Pictures should be excluded; otherwise, copy every entry exactly.

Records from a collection
□ □ □

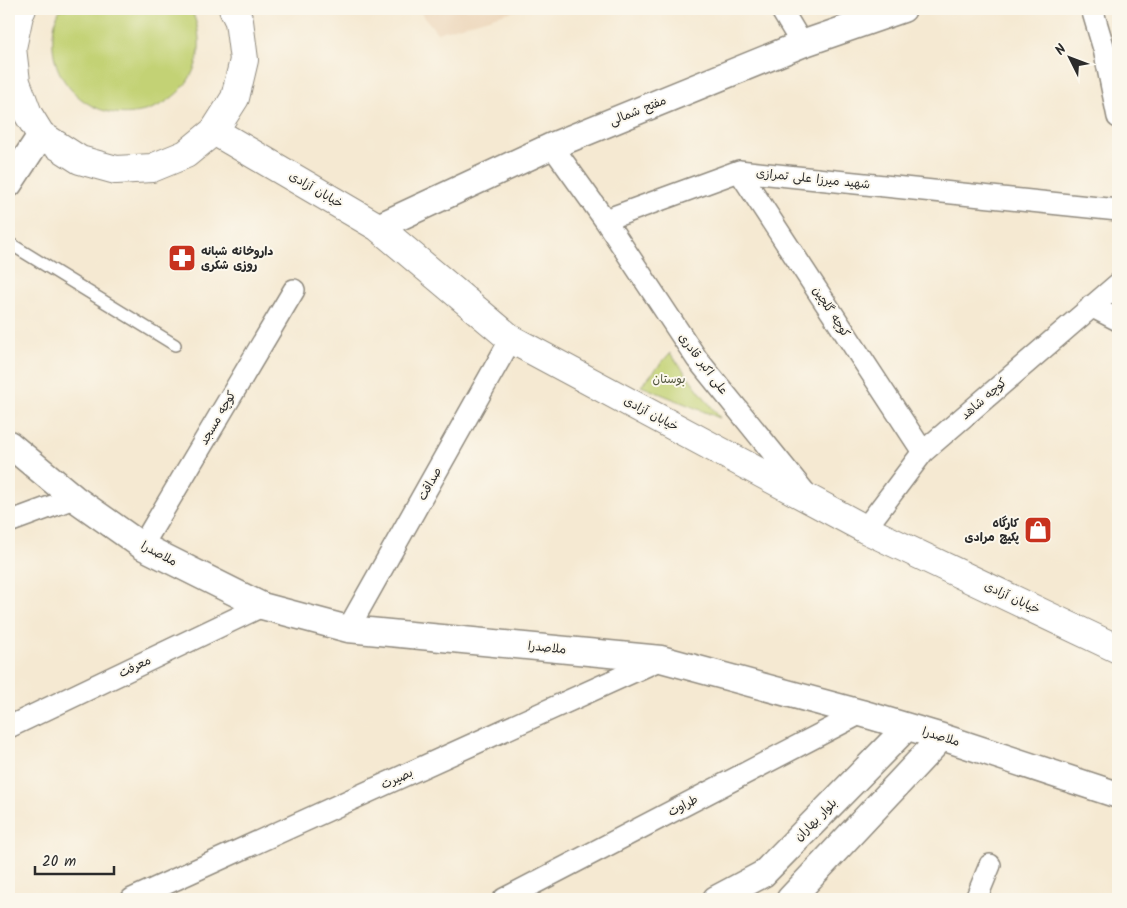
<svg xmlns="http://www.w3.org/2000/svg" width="1127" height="908" font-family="Kalam,'Playpen Sans Arabic',sans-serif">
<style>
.built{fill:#edd7bb}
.green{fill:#c3d274;stroke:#777e50}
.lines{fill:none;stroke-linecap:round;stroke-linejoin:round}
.service-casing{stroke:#908a7e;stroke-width:14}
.minor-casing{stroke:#908a7e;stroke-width:24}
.tertiary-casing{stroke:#908a7e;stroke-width:29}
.secondary-casing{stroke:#908a7e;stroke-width:30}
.service{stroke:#fff;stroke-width:11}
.minor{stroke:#fff;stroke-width:21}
.tertiary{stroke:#fff;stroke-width:26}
.secondary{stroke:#fff;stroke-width:28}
.labels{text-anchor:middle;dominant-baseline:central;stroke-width:4;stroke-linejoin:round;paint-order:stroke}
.street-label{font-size:12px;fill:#2b2b2b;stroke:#fbf7ec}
.poi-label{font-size:12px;font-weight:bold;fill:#2b2b2b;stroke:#fbf7ec;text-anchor:start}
.park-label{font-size:12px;fill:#51553d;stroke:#fbf7ec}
</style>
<rect width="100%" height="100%" fill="#fbf7ec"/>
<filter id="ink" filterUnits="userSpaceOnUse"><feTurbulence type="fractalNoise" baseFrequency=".02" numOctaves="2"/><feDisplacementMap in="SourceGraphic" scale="10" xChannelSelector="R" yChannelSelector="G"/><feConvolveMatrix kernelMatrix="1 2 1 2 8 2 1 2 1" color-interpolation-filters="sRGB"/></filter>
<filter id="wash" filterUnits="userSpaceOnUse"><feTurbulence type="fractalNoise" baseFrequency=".0096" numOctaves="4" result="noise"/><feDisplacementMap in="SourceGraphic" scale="20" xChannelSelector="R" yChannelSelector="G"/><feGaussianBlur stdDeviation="1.12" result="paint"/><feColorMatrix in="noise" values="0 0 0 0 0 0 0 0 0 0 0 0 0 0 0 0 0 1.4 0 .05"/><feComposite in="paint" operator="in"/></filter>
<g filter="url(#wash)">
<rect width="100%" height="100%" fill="#f5e9d2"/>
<path class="built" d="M418 9H520L437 33Z"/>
<path class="green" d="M60 9H191C197 22 200 35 199 50 193 106 123 133 80 98 68 88 59 76 55 60 51 42 52 26 60 9Z
M670 353 720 418 641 386Z"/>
</g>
<g filter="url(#ink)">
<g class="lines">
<defs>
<path id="service" d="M9 243 175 345"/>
<path id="minor" d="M781 9 802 44
M1092 9 1104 49 1118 117
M552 146 605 220 739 171 1118 210
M739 171 923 452
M605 220 697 359 807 495
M1091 306 1118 320
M9 522 74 498
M865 529 923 452 1118 284
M142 546 294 290
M348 629 511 339
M9 727 262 606
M132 899 661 659
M504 899 861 713
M976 899 990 865"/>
<path id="tertiary" d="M9 184 41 135
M378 227 552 146 802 44 903 9
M9 444 74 498 142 546 262 606 348 629 661 659 861 713 942 737 1118 795
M716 899 763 874 907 727
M790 899 942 737"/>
<path id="secondary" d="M22 9 19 15 12 48 16 82 28 114 41 135 80 160 116 170 152 168 186 154 214 131 235 98 244 60 239 21 233 9
M214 131 378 227 511 339 865 529 1118 649"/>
</defs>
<use href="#service" class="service-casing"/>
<use href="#minor" class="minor-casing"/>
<use href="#tertiary" class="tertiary-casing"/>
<use href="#secondary" class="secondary-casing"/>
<use href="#service" class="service"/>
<use href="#minor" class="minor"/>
<use href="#tertiary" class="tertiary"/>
<use href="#secondary" class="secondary"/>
</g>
</g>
<defs>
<symbol id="pharmacy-square" viewBox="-11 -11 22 22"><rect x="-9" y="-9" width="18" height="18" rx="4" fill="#c8321e" stroke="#fbf7ec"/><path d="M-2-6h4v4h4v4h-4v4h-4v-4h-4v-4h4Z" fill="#fff"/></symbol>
<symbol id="shop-square" viewBox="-11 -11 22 22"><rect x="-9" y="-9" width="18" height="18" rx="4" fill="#c8321e" stroke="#fbf7ec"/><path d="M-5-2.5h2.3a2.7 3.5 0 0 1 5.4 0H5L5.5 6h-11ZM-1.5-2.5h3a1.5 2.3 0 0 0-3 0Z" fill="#fff"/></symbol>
</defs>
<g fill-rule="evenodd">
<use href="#pharmacy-square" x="166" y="242" width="32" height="32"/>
<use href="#shop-square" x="1022" y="514" width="32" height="32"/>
</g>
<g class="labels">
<g class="street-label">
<text transform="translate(638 111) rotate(-22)">مفتح شمالی</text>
<text transform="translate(813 179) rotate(6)">شهید میرزا علی تمرازی</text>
<text transform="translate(316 190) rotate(30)">خیابان آزادی</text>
<text transform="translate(831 312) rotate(57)">کوچه گلچین</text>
<text transform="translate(703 364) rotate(53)">علی اکبر قادری</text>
<text transform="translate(984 399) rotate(-41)">کوچه شاهد</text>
<text transform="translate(651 414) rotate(28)">خیابان آزادی</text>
<text transform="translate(218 418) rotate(-60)">کوچه مسجد</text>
<text transform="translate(430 484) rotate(-61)">صداقت</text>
<text transform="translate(159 554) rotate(28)">ملاصدرا</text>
<text transform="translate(1012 598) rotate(25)">خیابان آزادی</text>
<text transform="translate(547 648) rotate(6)">ملاصدرا</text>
<text transform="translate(135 667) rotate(-26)">معرفت</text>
<text transform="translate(941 737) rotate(17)">ملاصدرا</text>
<text transform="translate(397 779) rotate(-24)">بصیرت</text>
<text transform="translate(683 806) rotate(-28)">طراوت</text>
<text transform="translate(816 820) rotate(-45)">بلوار بهاران</text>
</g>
<g class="poi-label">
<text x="201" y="251">داروخانه شبانه<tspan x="201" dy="14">روزی شکری</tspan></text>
<text x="1019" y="523" text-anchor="end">کارگاه<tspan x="1019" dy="14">پکیج مرادی</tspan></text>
</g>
<g class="park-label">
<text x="669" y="379">بوستان</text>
</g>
</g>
<rect width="1127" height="908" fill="none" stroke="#fbf7ec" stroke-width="30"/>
<g transform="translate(1070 58) rotate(312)" stroke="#fbf7ec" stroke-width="4" paint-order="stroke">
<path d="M0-4L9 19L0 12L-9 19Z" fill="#2b2b2b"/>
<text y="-8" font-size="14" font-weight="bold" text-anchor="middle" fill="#2b2b2b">N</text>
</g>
<path d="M35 866v8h79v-8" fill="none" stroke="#2b2b2b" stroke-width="2.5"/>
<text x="42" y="866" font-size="15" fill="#2b2b2b" stroke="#fbf7ec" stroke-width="4" paint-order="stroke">20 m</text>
</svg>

□ □ □

SOLUTION
<svg xmlns="http://www.w3.org/2000/svg" width="1127" height="908" font-family="Kalam,'Playpen Sans Arabic',sans-serif">
<style>
.built{fill:#edd7bb}
.green{fill:#c3d274;stroke:#777e50}
.lines{fill:none;stroke-linecap:round;stroke-linejoin:round}
.service-casing{stroke:#908a7e;stroke-width:14}
.minor-casing{stroke:#908a7e;stroke-width:24}
.tertiary-casing{stroke:#908a7e;stroke-width:29}
.secondary-casing{stroke:#908a7e;stroke-width:30}
.service{stroke:#fff;stroke-width:11}
.minor{stroke:#fff;stroke-width:21}
.tertiary{stroke:#fff;stroke-width:26}
.secondary{stroke:#fff;stroke-width:28}
.labels{text-anchor:middle;dominant-baseline:central;stroke-width:4;stroke-linejoin:round;paint-order:stroke}
.street-label{font-size:12px;fill:#2b2b2b;stroke:#fbf7ec}
.poi-label{font-size:12px;font-weight:bold;fill:#2b2b2b;stroke:#fbf7ec;text-anchor:start}
.park-label{font-size:12px;fill:#51553d;stroke:#fbf7ec}
</style>
<rect width="100%" height="100%" fill="#fbf7ec"/>
<filter id="ink" filterUnits="userSpaceOnUse"><feTurbulence type="fractalNoise" baseFrequency=".02" numOctaves="2"/><feDisplacementMap in="SourceGraphic" scale="10" xChannelSelector="R" yChannelSelector="G"/><feConvolveMatrix kernelMatrix="1 2 1 2 8 2 1 2 1" color-interpolation-filters="sRGB"/></filter>
<filter id="wash" filterUnits="userSpaceOnUse"><feTurbulence type="fractalNoise" baseFrequency=".0096" numOctaves="4" result="noise"/><feDisplacementMap in="SourceGraphic" scale="20" xChannelSelector="R" yChannelSelector="G"/><feGaussianBlur stdDeviation="1.12" result="paint"/><feColorMatrix in="noise" values="0 0 0 0 0 0 0 0 0 0 0 0 0 0 0 0 0 1.4 0 .05"/><feComposite in="paint" operator="in"/></filter>
<g filter="url(#wash)">
<rect width="100%" height="100%" fill="#f5e9d2"/>
<path class="built" d="M418 9H520L437 33Z"/>
<path class="green" d="M60 9H191C197 22 200 35 199 50 193 106 123 133 80 98 68 88 59 76 55 60 51 42 52 26 60 9Z
M670 353 720 418 641 386Z"/>
</g>
<g filter="url(#ink)">
<g class="lines">
<defs>
<path id="service" d="M9 243 175 345"/>
<path id="minor" d="M781 9 802 44
M1092 9 1104 49 1118 117
M552 146 605 220 739 171 1118 210
M739 171 923 452
M605 220 697 359 807 495
M1091 306 1118 320
M9 522 74 498
M865 529 923 452 1118 284
M142 546 294 290
M348 629 511 339
M9 727 262 606
M132 899 661 659
M504 899 861 713
M976 899 990 865"/>
<path id="tertiary" d="M9 184 41 135
M378 227 552 146 802 44 903 9
M9 444 74 498 142 546 262 606 348 629 661 659 861 713 942 737 1118 795
M716 899 763 874 907 727
M790 899 942 737"/>
<path id="secondary" d="M22 9 19 15 12 48 16 82 28 114 41 135 80 160 116 170 152 168 186 154 214 131 235 98 244 60 239 21 233 9
M214 131 378 227 511 339 865 529 1118 649"/>
</defs>
<use href="#service" class="service-casing"/>
<use href="#minor" class="minor-casing"/>
<use href="#tertiary" class="tertiary-casing"/>
<use href="#secondary" class="secondary-casing"/>
<use href="#service" class="service"/>
<use href="#minor" class="minor"/>
<use href="#tertiary" class="tertiary"/>
<use href="#secondary" class="secondary"/>
</g>
</g>
<defs>
<symbol id="pharmacy-square" viewBox="-11 -11 22 22"><rect x="-9" y="-9" width="18" height="18" rx="4" fill="#c8321e" stroke="#fbf7ec"/><path d="M-2-6h4v4h4v4h-4v4h-4v-4h-4v-4h4Z" fill="#fff"/></symbol>
<symbol id="shop-square" viewBox="-11 -11 22 22"><rect x="-9" y="-9" width="18" height="18" rx="4" fill="#c8321e" stroke="#fbf7ec"/><path d="M-5-2.5h2.3a2.7 3.5 0 0 1 5.4 0H5L5.5 6h-11ZM-1.5-2.5h3a1.5 2.3 0 0 0-3 0Z" fill="#fff"/></symbol>
</defs>
<g fill-rule="evenodd">
<use href="#pharmacy-square" x="166" y="242" width="32" height="32"/>
<use href="#shop-square" x="1022" y="514" width="32" height="32"/>
</g>
<g class="labels">
<g class="street-label">
<text transform="translate(638 111) rotate(-22)">مفتح شمالی</text>
<text transform="translate(813 179) rotate(6)">شهید میرزا علی تمرازی</text>
<text transform="translate(316 190) rotate(30)">خیابان آزادی</text>
<text transform="translate(831 312) rotate(57)">کوچه گلچین</text>
<text transform="translate(703 364) rotate(53)">علی اکبر قادری</text>
<text transform="translate(984 399) rotate(-41)">کوچه شاهد</text>
<text transform="translate(651 414) rotate(28)">خیابان آزادی</text>
<text transform="translate(218 418) rotate(-60)">کوچه مسجد</text>
<text transform="translate(430 484) rotate(-61)">صداقت</text>
<text transform="translate(159 554) rotate(28)">ملاصدرا</text>
<text transform="translate(1012 598) rotate(25)">خیابان آزادی</text>
<text transform="translate(547 648) rotate(6)">ملاصدرا</text>
<text transform="translate(135 667) rotate(-26)">معرفت</text>
<text transform="translate(941 737) rotate(17)">ملاصدرا</text>
<text transform="translate(397 779) rotate(-24)">بصیرت</text>
<text transform="translate(683 806) rotate(-28)">طراوت</text>
<text transform="translate(816 820) rotate(-45)">بلوار بهاران</text>
</g>
<g class="poi-label">
<text x="201" y="251">داروخانه شبانه<tspan x="201" dy="14">روزی شکری</tspan></text>
<text x="1019" y="523" text-anchor="end">کارگاه<tspan x="1019" dy="14">پکیج مرادی</tspan></text>
</g>
<g class="park-label">
<text x="669" y="379">بوستان</text>
</g>
</g>
<rect width="1127" height="908" fill="none" stroke="#fbf7ec" stroke-width="30"/>
<g transform="translate(1070 58) rotate(312)" stroke="#fbf7ec" stroke-width="4" paint-order="stroke">
<path d="M0-4L9 19L0 12L-9 19Z" fill="#2b2b2b"/>
<text y="-8" font-size="14" font-weight="bold" text-anchor="middle" fill="#2b2b2b">N</text>
</g>
<path d="M35 866v8h79v-8" fill="none" stroke="#2b2b2b" stroke-width="2.5"/>
<text x="42" y="866" font-size="15" fill="#2b2b2b" stroke="#fbf7ec" stroke-width="4" paint-order="stroke">20 m</text>
</svg>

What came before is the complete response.